══ 文書の抜粋

注意してもこれらの合併症が生じた場合は、ヒアルロニダーゼで溶解することになります。ヒアルロニダーゼはヒト由来と動物由来のものがあり、後者はそこそこの頻度でアレルギーを生じます。アレルギーを起こすと結構腫れます。そのため、できるだけヒアルロニダーゼの出番がないように控えめな注入を心がけること『過矯正』にしないことが重要です。そのためには、自分の手技にあった製剤選びもポイントになります。例えば、アラガン社の製剤は現在、ハイラクロス製法によるものとバイクロス製法によるもの、の2種類が市場に出ています。ハイラクロス製法による製品は注入後、周囲からの水分の引き寄せで数%ボリュームが増えます。ですから、この商品を使用する際には、目指している仕上がりに対して、8割なりの注入量にとどめておく必要があります。100%の仕上がりで注入してしまうと、1週間後には入れ過ぎの状態になってしまうのです。各メーカー、ラインナップにより、こういった特性は異なりますから、製品の特長をリサーチし、使い分けることも重要です。

════
══ 保存データ

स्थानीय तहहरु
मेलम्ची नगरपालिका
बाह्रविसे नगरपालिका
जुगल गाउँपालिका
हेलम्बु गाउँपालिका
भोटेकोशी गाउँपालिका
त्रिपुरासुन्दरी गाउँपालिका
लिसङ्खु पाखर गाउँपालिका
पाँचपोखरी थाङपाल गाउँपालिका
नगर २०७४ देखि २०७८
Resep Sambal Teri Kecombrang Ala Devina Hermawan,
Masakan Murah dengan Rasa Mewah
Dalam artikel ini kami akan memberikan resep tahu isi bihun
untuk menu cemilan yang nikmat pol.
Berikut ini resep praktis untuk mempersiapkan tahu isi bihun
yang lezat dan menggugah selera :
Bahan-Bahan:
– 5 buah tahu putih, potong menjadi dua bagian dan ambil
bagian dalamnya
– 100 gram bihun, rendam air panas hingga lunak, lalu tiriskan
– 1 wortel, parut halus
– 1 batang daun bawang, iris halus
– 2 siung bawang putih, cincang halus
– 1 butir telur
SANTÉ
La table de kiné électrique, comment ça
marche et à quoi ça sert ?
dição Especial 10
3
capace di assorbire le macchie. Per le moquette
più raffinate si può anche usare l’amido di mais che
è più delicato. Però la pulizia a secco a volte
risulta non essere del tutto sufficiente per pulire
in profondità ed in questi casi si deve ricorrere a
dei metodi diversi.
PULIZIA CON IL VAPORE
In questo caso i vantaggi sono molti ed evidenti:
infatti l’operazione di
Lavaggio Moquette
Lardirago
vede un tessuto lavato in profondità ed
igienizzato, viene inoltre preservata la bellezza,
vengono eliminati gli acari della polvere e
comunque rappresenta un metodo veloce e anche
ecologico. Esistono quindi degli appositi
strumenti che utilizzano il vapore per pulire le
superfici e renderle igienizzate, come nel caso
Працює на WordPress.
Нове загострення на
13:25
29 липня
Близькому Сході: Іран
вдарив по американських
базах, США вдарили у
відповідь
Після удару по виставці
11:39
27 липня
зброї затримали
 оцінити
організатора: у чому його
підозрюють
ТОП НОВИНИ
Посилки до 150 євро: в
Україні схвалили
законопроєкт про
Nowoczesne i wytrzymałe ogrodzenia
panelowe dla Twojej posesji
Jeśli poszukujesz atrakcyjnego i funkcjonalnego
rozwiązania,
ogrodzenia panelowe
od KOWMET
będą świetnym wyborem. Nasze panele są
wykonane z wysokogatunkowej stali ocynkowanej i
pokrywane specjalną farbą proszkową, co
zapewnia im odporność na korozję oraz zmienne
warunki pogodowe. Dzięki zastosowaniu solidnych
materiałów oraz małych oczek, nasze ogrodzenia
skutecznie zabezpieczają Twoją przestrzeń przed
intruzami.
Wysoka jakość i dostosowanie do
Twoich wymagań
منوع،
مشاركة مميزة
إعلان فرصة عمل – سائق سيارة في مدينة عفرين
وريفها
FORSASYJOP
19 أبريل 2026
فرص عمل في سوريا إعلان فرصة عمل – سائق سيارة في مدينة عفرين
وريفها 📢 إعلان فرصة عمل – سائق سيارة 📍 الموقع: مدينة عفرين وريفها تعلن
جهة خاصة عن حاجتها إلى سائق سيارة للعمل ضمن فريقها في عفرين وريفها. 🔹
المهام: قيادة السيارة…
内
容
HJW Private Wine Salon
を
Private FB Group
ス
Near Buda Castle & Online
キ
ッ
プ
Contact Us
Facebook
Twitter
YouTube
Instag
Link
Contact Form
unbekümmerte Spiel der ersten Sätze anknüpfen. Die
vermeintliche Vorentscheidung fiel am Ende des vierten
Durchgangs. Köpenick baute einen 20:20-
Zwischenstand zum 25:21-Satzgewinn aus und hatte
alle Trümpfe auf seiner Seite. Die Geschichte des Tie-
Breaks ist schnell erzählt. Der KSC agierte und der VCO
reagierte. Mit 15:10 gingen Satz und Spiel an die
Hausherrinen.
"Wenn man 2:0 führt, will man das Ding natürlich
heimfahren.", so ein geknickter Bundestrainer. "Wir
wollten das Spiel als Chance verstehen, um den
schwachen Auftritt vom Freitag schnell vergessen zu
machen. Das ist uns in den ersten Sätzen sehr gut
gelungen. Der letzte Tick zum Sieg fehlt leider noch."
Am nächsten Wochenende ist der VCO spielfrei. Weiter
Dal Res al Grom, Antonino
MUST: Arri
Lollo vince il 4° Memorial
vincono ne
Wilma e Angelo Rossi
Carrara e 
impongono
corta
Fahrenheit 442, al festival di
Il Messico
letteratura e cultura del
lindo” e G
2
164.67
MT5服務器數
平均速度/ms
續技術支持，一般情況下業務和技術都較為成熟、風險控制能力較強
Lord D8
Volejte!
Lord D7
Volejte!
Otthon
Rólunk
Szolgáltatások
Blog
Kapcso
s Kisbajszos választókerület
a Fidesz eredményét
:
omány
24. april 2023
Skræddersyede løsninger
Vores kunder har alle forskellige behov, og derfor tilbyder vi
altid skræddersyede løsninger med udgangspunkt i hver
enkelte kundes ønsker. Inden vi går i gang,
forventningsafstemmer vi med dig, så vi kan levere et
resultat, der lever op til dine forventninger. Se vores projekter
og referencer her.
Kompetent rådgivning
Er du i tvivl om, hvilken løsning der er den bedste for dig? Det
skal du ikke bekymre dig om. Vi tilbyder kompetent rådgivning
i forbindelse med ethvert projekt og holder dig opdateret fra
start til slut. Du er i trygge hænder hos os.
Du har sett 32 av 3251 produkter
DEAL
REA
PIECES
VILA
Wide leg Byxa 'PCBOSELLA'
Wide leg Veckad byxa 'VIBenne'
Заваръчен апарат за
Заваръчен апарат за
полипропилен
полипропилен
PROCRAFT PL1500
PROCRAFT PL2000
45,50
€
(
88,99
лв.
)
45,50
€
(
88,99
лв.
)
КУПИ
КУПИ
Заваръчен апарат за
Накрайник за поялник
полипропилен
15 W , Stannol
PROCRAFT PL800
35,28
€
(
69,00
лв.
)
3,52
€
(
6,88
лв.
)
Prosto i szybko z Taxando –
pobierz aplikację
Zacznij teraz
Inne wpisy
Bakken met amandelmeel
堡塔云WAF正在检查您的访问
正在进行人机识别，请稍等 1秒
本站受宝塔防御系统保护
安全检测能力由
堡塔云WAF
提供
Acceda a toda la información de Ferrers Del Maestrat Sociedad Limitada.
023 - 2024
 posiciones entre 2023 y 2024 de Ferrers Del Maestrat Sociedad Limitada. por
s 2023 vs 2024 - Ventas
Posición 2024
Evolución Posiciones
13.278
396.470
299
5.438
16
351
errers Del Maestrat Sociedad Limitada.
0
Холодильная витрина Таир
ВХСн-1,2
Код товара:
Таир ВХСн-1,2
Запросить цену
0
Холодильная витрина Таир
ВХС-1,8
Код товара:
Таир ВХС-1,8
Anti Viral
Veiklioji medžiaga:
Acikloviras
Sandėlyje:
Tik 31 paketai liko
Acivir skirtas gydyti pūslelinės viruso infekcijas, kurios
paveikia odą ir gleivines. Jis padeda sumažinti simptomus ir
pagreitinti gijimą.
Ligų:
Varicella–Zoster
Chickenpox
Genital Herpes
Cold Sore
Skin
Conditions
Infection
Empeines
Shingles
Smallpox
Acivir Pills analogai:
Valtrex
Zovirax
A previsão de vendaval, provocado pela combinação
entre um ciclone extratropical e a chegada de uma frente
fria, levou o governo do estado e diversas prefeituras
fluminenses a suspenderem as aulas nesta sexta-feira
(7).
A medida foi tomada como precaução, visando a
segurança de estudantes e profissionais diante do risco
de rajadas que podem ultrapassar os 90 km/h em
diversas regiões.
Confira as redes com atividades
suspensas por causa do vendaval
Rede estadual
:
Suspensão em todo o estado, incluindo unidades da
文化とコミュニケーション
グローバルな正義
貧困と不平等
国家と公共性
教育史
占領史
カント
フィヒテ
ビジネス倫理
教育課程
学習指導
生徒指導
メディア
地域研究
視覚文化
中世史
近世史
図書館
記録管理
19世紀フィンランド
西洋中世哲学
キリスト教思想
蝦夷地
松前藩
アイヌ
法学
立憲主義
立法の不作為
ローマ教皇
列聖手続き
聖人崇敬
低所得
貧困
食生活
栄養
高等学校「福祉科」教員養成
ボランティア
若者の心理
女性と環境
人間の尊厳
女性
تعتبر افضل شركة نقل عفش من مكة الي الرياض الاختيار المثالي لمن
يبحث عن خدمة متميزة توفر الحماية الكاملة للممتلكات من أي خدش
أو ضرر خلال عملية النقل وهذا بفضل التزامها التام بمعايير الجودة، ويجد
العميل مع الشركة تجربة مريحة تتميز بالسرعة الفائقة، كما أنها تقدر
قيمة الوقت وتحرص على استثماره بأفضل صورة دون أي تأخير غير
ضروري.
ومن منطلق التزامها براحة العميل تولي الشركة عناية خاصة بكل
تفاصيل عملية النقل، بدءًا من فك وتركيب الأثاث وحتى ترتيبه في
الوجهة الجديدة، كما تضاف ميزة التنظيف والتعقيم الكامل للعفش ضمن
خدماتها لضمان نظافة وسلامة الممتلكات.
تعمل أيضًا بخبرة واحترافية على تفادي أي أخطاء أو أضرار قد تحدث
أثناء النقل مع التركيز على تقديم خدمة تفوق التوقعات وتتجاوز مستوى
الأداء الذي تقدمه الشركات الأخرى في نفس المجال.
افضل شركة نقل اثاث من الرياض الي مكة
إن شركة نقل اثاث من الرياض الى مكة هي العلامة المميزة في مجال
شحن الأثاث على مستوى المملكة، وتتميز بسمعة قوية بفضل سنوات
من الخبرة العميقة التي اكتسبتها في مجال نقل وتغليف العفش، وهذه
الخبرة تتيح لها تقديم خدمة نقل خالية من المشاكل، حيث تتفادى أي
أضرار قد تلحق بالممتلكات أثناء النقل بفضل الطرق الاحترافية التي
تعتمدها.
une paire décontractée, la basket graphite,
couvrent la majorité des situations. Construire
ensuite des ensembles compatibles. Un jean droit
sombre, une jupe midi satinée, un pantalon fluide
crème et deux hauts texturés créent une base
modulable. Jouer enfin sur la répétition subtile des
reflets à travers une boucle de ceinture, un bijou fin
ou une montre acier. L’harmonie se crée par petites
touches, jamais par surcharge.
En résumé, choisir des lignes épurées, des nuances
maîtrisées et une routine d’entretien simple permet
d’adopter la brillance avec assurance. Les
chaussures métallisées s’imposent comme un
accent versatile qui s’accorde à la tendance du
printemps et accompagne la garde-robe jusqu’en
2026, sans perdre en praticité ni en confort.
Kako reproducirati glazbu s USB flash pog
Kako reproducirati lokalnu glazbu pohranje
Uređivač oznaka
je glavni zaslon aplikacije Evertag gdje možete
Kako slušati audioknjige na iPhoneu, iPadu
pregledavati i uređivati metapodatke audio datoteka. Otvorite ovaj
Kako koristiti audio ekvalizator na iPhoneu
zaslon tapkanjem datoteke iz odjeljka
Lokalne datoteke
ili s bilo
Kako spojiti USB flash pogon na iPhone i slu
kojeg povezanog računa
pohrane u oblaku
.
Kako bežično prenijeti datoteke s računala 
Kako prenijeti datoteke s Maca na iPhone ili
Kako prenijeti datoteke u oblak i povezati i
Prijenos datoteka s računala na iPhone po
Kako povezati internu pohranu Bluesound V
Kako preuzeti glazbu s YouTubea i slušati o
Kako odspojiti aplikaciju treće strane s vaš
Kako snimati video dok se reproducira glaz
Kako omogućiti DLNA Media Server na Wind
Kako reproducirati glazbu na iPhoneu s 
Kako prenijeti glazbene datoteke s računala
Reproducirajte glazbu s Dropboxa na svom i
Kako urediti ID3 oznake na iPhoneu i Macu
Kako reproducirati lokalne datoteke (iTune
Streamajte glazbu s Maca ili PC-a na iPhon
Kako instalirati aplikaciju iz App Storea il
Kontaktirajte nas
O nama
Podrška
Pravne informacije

════

_課題 1_: ヒアルロン酸注入についての文章のうち、「注意してもこれらの合併症が生」から「をリサーチし、使い分けることも重要です。」までをそのまま書き写してください。
_課題 2_: ヒアルロン酸注入についての文章によると、ハイラクロス製法の製品を使うとき、注入量を目指す仕上がりの8割程度にとどめる必要があるのはなぜですか？ 1〜3文で説明してください。

_回答 1_:
注意してもこれらの合併症が生じた場合は、ヒアルロニダーゼで溶解することになります。ヒアルロニダーゼはヒト由来と動物由来のものがあり、後者はそこそこの頻度でアレルギーを生じます。アレルギーを起こすと結構腫れます。そのため、できるだけヒアルロニダーゼの出番がないように控えめな注入を心がけること『過矯正』にしないことが重要です。そのためには、自分の手技にあった製剤選びもポイントになります。例えば、アラガン社の製剤は現在、ハイラクロス製法によるものとバイクロス製法によるもの、の2種類が市場に出ています。ハイラクロス製法による製品は注入後、周囲からの水分の引き寄せで数%ボリュームが増えます。ですから、この商品を使用する際には、目指している仕上がりに対して、8割なりの注入量にとどめておく必要があります。100%の仕上がりで注入してしまうと、1週間後には入れ過ぎの状態になってしまうのです。各メーカー、ラインナップにより、こういった特性は異なりますから、製品の特長をリサーチし、使い分けることも重要です。

_回答 2_: ハイラクロス製法による製品は、注入後に周囲から水分を引き寄せ、ボリュームが数%増えるからです。そのため、100%の仕上がりで注入すると、1週間後には入れ過ぎの状態になってしまいます。